緊急事態宣言下で始まった、東京オリンピック大会。


コロナ対応も、オリンピック関係者の動きなども、直前まで色々と落ち着かず、

ポジティブな気持ち100%で迎えることが難しい状況でしたが、

そんな中、気づいたら始まっており…

とはいえ、連日報道される国内外の選手の活躍は素晴らしく…。

(と言っても筆者はあまり見ることができていないのですが)

どこかもやもやしてしまう方も多いのではないでしょうか。



企業がオリンピック関連の広告を出すことをやめたというニュースもありましたね。

これも、そういった人々のもやもやを敏感にキャッチされての対応でしょう。



コロナ禍のオリンピック大会と、『解離』



前述の企業のように、ノータッチという対応ができるところはそのようにしているようですが、

難しいのは報道機関だなぁと日々思います。

国内の感染者数が連日増えていき、先日はとうとう各地で過去最多を更新したというニュースの直後に、

オリンピックのニュースを明るく盛り上げながら伝える。

その不自然さに、「まぁそうやって割り切って伝えるしかないよねぇ…」と思いつつ、

それにしても解離的だなぁという印象を受けました。


『解離』 ― 心の防衛機制


『解離』というのは、人がストレスフルな状況下で不安から心を守る無意識的なメカニズム[防衛機制]の一つです。
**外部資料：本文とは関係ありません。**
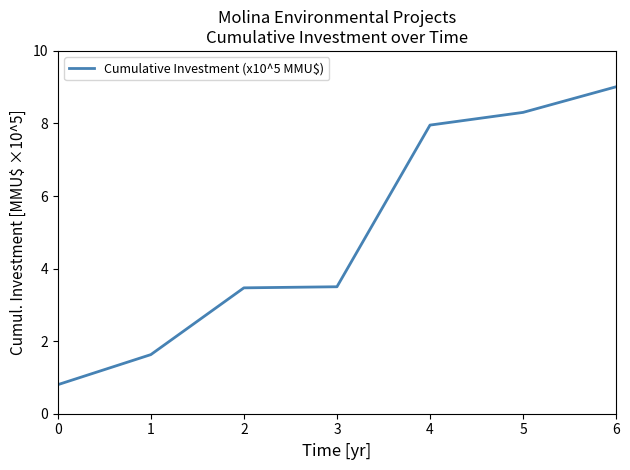

Where does the data first go above 3?

2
(*この『防衛機制』の概念はなかなか面白いので、いつか記事でご紹介できたらと思っています)


解離とは、簡単に言うと、ストレス状況・危機的状況下で、心や意識を切り離す、

あるいは、人格の一部を切り離す、という風にして心を守るメカニズムを指します。

(ex…虐待を受けている子どもが、暴力を受けている間ぼーっとしている、後日、暴力を受けていたことを忘れている、等々)。


今回、解離的という言葉を使ったのは、

オリンピックもコロナ感染拡大も、どちらも同じ世界で同時に起きている事象であるにも関わらず、

片方のことを考えるときは都合の悪いものは切り離すことで、

矛盾を意識せず、葛藤・苦しみから心を無理やり守っている、という印象を受けたからです。


そうすることしかできない、まとめて扱うことの難しい、それほど異常な事態なのだということが、

こういった報道の様子だけでもよく伝わってくるようでした。



そんな中、あるアナウンサーの言葉が耳にとまりました。



言葉の話・第6弾 news every. 藤井アナウンサーの言葉



日本テレビのnews every.のメインキャスター、藤井貴彦アナウンサーの、オリンピック開会式直前の言葉です。

前置きが長くなりましたが、今回はこの言葉をご紹介したいと思います。



『このあと、東京オリンピックが始まります。

みなさんはどんな思いでしょうか。


感染拡大が不安でしょうか。

大会前のトラブルに怒りを感じているでしょうか。


せっかくやるなら応援しましょうというつもりはありません。


ただ、この大会に純粋な思いを、努力を、注ぎ込んできた人がいます。

その人たちへのリスペクトだけは忘れたくありません。


大変残念ですが、離れたところから一生懸命応援します。


このあと、開会式です。』



筆者の個人的なことを申し上げますと、去年から藤井アナウンサーのひっそりとしたファンでして。

コロナ禍という初めて体験する異常事態と色々と厳しい制限が課せられる中、

人々の不安や混乱や怒り、そういった思いから目をそらさずしっかりと扱いながら、

心に届くメッセージを発信される方です。


今回紹介した上の言葉も、

内容自体はとても当たり前のものではあります。

しかし、物事を切り離したりすることなく、色んなことを包含した上で、

冷静な価値観と、でもそれを押し付けることはしない、

その絶妙な言葉選びに、

心の落ち着きどころを示してくれるメッセージのように感じました。